Ils s’amoncellent plus souvent en d’infranchissables labyrinthes, entre lesquels s’ouvrent de petits plateaux isolés accueillant des prairies d’altitude, des pelouses humides ou des populations de résineux. Dans le secteur de l’Uspidali, de grands dômes rocheux plus ou moins lisses ou creusés de sillons parallèles à la pente, préfigurent ces chaos granitiques qui sont la signature des paysages de l’ensemble. Les pins ou les sapins les plus majestueux paraissent minuscules à l’échelle de ces masses minérales donnant au massif ses visages les plus spectaculaires. Les crêtes de Roccapina à l’extrémité occidentale du chaînon ont également une physionomie très sauvage, avec leurs granites torturés surgissant d’un maquis littoral luxuriant (6-Crêtes de Roccapina).
Comme généralement les grands massifs corses, cet espace montagnard n’est guère habité.
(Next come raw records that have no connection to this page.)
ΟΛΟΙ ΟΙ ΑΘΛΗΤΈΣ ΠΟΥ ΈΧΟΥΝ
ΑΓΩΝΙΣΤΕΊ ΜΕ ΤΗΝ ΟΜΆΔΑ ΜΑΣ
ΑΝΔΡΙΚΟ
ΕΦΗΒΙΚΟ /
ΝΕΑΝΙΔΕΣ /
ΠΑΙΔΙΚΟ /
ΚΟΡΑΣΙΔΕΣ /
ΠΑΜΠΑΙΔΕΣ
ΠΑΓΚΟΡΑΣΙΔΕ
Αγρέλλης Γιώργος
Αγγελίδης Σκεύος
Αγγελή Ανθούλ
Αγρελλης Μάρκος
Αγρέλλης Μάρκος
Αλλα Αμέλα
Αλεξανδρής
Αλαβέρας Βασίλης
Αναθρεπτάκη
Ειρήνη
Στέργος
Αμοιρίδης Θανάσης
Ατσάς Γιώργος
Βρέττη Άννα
Les rares hameaux ou petits villages sont implantés en marge sur les premiers contreforts. Depuis le déclin de l’économie pastorale ils sont devenus des lieux de villégiature qui vivent surtout à la belle saison. Cependant la présence humaine reste marquée un peu partout dans les paysages. Le massif a été fréquenté depuis la préhistoire, comme l’atteste la présence de vestiges mégalithiques (nombreux torri, Castellu d’Arragiu en limite de l’unité de l’Uspidali…). Historiquement l’occupation des lieux a été surtout saisonnière, rythmée par la transhumance des troupeaux vers les prairies d’altitude chaque fin de printemps. Cette pratique a disparu, mais le pastoralisme traditionnel a laissé à Naseo et Bitalza, sur les hauteurs de Cagna, d’exceptionnels ensembles de bergeries de pierre sèche groupées en hameaux. Les écobuages pastoraux ont contribué à la formation des faciès arides fréquents dans le massif. Mais désormais, les troupeaux épars qui le fréquentent ne suffisent plus à empêcher la fermeture des anciens espaces de pâturages par le maquis ou la forêt. Les routes départementales qui traversent l’ensemble assurent la liaison entre l’Alta Rocca, le Sartenais et la région de Porto Vecchio. La RD356, principale voie touristique, et la RD69 offrent dès qu’elles s’élèvent des panoramas spectaculaires sur les plaines littorales et les vallées environnantes. Ces axes sont à maintenir dans leur fonction de trajet de découverte des paysages naturels, en veillant à ne pas dévaloriser ces derniers par des aménagements inadaptés. Les autres voies d’accès sont des pistes forestières souvent à usage restreint (réseau des grandes forêts territoriales) et des chemins pédestres dont le maillage reste peu développé. Le principal sentier balisé, Mare e a Mare Sud, ne traverse que rapidement le massif par le hameau de l’Ospedale et la Punta di Vacca Morta. La fréquentation de l’ensemble s’en trouve fortement limitée, même en période estivale.